For all their struggles, Bolton have some attacking players who should pose a threat, even against the Greatest Championship Defence Ever (ours). Adam Le Fondre is the ultimate poacher, Zach Clough is highly-rated and 38-year old Aaron Wilbrahamovic even started against Sunderland. What a man.

This is a game, even after the trials and tribulations of IpsLOL and WoLOLves, that City are expected to win. But can they maintain the intensity of the last two games against the type of side who’ve caused them problems at home all season? ZW

Fun Fact

In 2014, Bolton renamed the Reebok Stadium the Macron Stadium to show their support for French politician and legendary Wanderers supporter Emmanuel Macron. Macron, who has a Johan Elmander tattoo on his left hip and cites Sam Allardyce as his major political influence, has since become the youngest French President in history. Bolton believe that the election victory was in no small part down to the brand awareness created from their ground name switch.

Predictions

ZW: It says a lot about our season that I’m more worried about this game than I was about either of the previous two. I just hope the team isn’t too tired, and that they can maintain their concentration and excellent form, especially in the second half of games. That said, we do need to win it, so I think we will, apart from if we draw and it’s really boring, which I’m not ruling out.

Zoë Assumes: Let’s do this, guys. Fully-paid-up members of the top half, here we come. Norwich City 2-0 Rodney Trotters.


RJ: Bolton? LOLton more like. These chancers haven’t got a prayer, who do they think they are coming down here and playing us at football? We will finally click like a well oiled machine on Saturday and trounce the trotters.
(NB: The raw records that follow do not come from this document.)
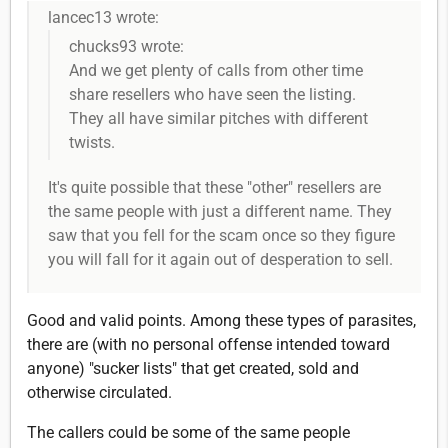
lancec13 wrote:
chucks93 wrote:
And we get plenty of calls from other time
share resellers who have seen the listing.
They all have similar pitches with different
twists.
It's quite possible that these "other" resellers are
the same people with just a different name. They
saw that you fell for the scam once so they figure
you will fall for it again out of desperation to sell.
Good and valid points. Among these types of parasites,
there are (with no personal offense intended toward
anyone) "sucker lists" that get created, sold and
otherwise circulated.
The callers could be some of the same people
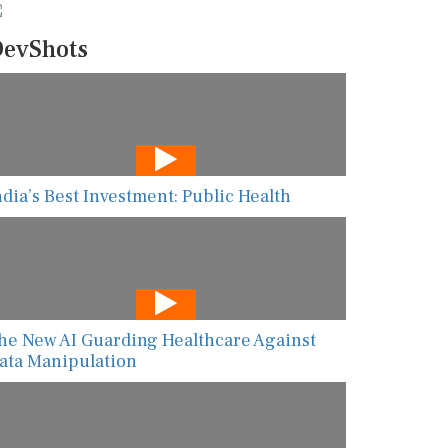
evShots
ndia’s Best Investment: Public Health
he New AI Guarding Healthcare Against
ata Manipulation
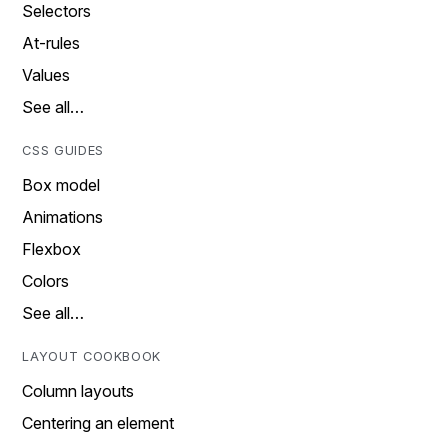
Selectors
At-rules
Values
See all…
CSS GUIDES
Box model
Animations
Flexbox
Colors
See all…
LAYOUT COOKBOOK
Column layouts
Centering an element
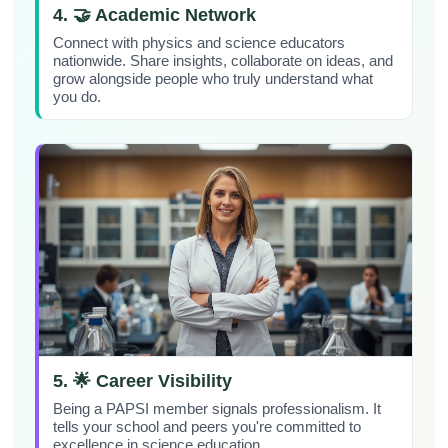
4. 🤝 Academic Network
Connect with physics and science educators
nationwide. Share insights, collaborate on ideas, and
grow alongside people who truly understand what
you do.
5. 🌟 Career Visibility
Being a PAPSI member signals professionalism. It
tells your school and peers you're committed to
excellence in science education.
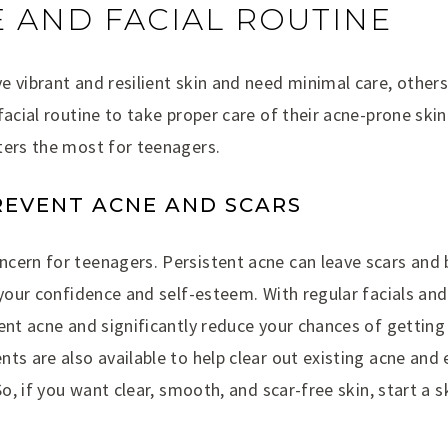
 AND FACIAL ROUTINE
e vibrant and resilient skin and need minimal care, other
facial routine to take proper care of their acne-prone ski
ters the most for teenagers.
PREVENT ACNE AND SCARS
cern for teenagers. Persistent acne can leave scars and
 your confidence and self-esteem. With regular facials and
ent acne and significantly reduce your chances of getting
ts are also available to help clear out existing acne and 
So, if you want clear, smooth, and scar-free skin, start a s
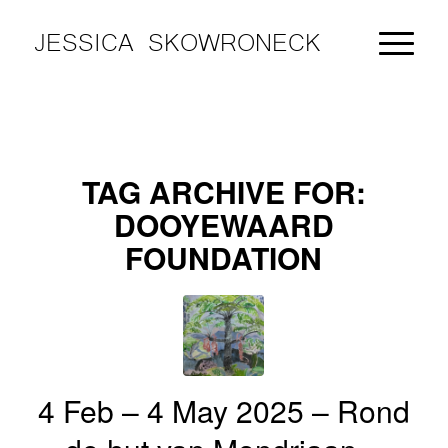
JESSICA SKOWRONECK
TAG ARCHIVE FOR:
DOOYEWAARD
FOUNDATION
4 Feb – 4 May 2025 – Rond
It could be a cricket score. That’s right, in case you missed it I am confident we will win. #trouncethetrotters

Rich Reckons: Face tackles. I want to see face tackles. Nelson’s County 1 - The County With Nelson The Town (as well as some other towns including Bolton) in it 0.

CT: As wonderful as the last week has been I would appreciate a perfunctory win against Bolton, preferably with goals at calmer minutes such as 34 and 68; everyone in their seats, no-one hot footing it to the bar for half time or trotting off down Carrow Rud with their carrier bags.The last ten seconds will be dull, but we will have to cope. Maybe we could start a round of commemorative applause at 94 minutes 53 seconds instead.

King Timm might be missing, which would be less than pleasing-bulging those biceps must have caused a knock on effect in his hammy’s- but this team is #buzzing right now so let's take Bolton down.

Clare Calculates: I’m ignoring the fact Norwich have form for crashing down to earth from great heights with frustrating 1-0 home defeats to relegation fodder and predicting a professional, calm 2-0 win. And I want a bonus point if the other thing happens.

SW: Having gone wandering away to the Wanderers on Wednesday, the Wanderers will now come wandering our way. One certainly wonders whether the Wanderers and their cheeky Le Fondres can make Norwich squander their run of not-losing-in-a-fucking-yonder. Enough rhyming silliness because it’s time to get serious – it’s from here on the race begins. If we want to be in the mix, in that sacred top six, against Bolton we must be getting a win.   

Seb Foresees: A Hanley header, a Gunny glove and a few MaddiSpins™ to send Bolton whirling. All the elements we’ve seen in parts but not in full, finally coming together in a big, spanking, great victory. Did I mention an Oliveira hattrick? Norwich City 3-0 Bolton Wanderers.